INSTRUÇÕES DAS TAREFAS
1) Enumere os elementos que, conforme o trecho sobre sucessão em empresas familiares, a abordagem de integração de gerações valoriza.
2) De acordo com o trecho sobre sucessão em empresas familiares, qual ideia o modelo tradicional de sucessão carrega?

Embora a autora não trate especificamente do universo das empresas familiares, suas reflexões sobre o diálogo e o respeito nas relações entre pais e filhos lançam luz sobre uma questão crucial nesse contexto. Nas empresas familiares, onde o vínculo familiar está intrinsecamente ligado às dinâmicas profissionais, a visão de Perry nos provoca a repensar a sucessão e a governança com base na autenticidade, no respeito mútuo e na aceitação das diferenças.

 

Este entendimento ressoa profundamente com o conceito que defendemos metodologicamente: a integração de gerações. Diferentemente do modelo tradicional de sucessão, que carrega uma ideia de substituição e ruptura, propomos uma abordagem que valoriza a coexistência, o aprendizado mútuo e a construção conjunta entre as gerações. Essa visão se alinha ao que Perry sugere sobre respeitar as particularidades dos filhos e promover relações pautadas no diálogo e na aceitação mútua.

 

Controle, autenticidade e a Governança Familiar

 

Perry alerta para os riscos de tratar os filhos como esculturas a serem moldadas. Essa visão, tão comum no âmbito familiar, encontra paralelo nas dinâmicas de sucessão em empresas familiares, onde as novas gerações frequentemente são vistas como extensões do legado dos pais, e não como indivíduos com identidade própria. O resultado é um ciclo de frustrações mútuas, alimentado por expectativas irreais e pela ausência de diálogo honesto.

MATERIAL DE ORIGEM
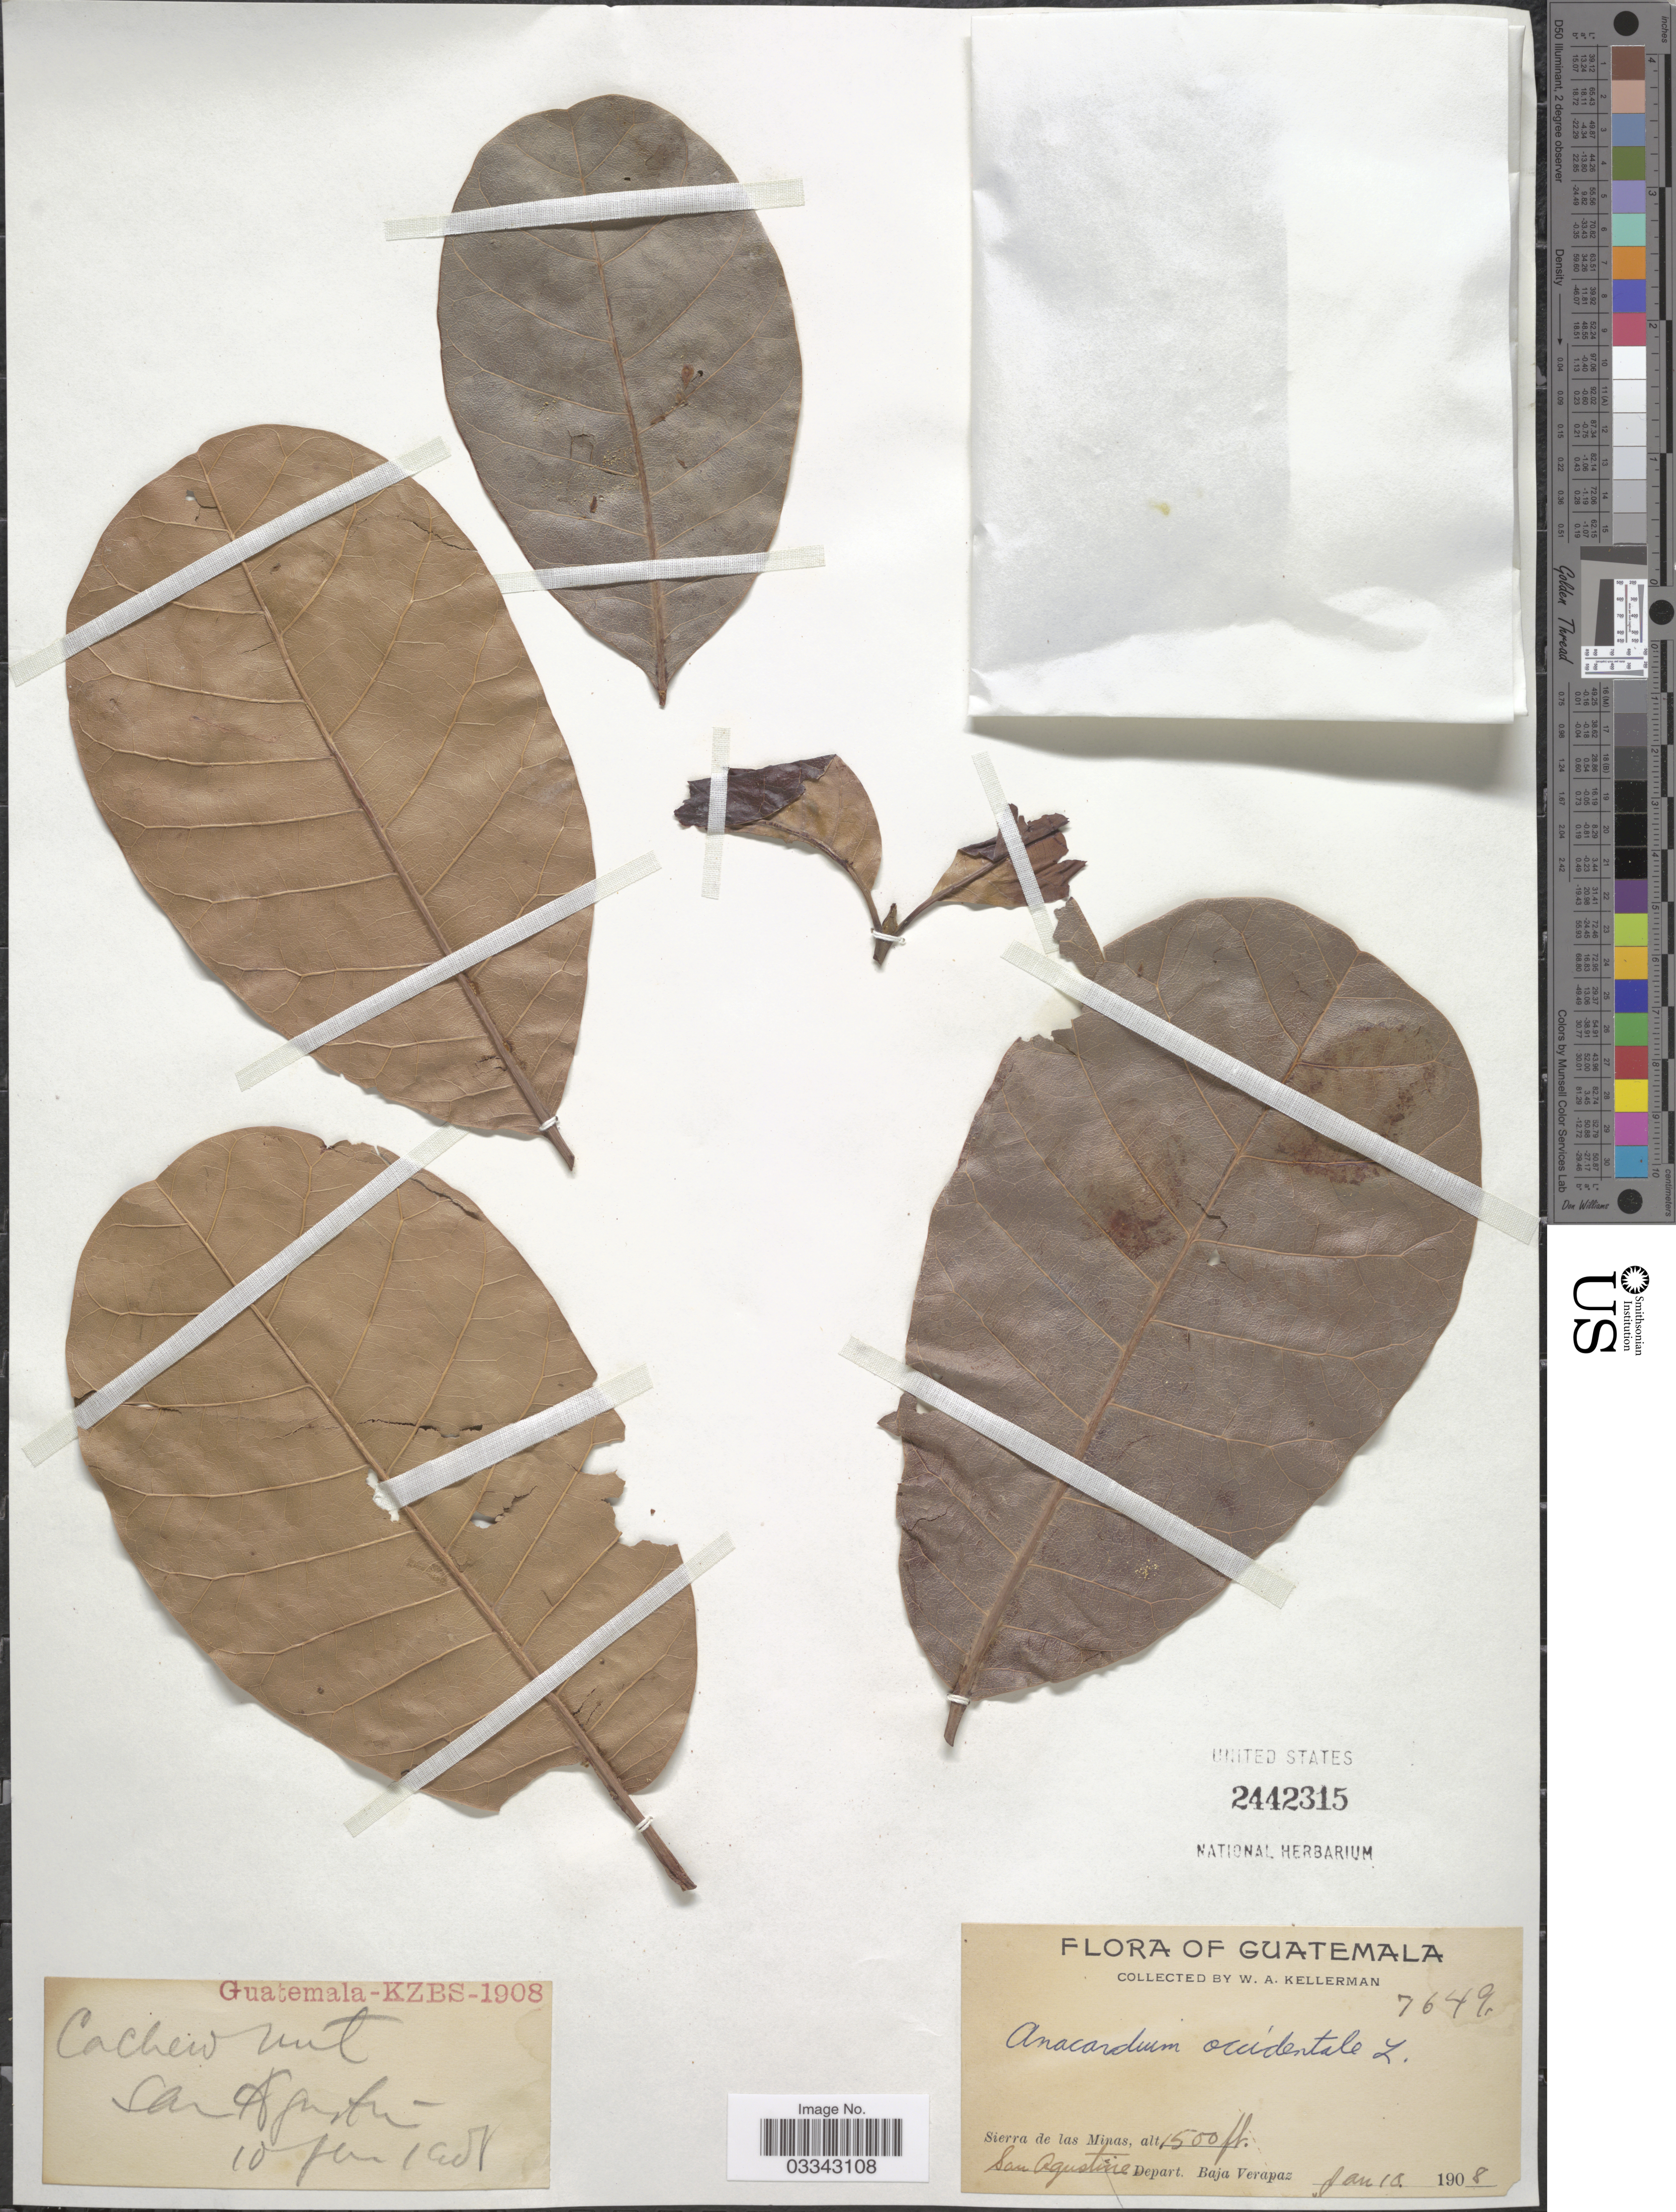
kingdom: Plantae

RESULTADOS POR TAREFA
1) Coexistência; aprendizado mútuo; construção conjunta entre as gerações.

2) Uma ideia de substituição e ruptura.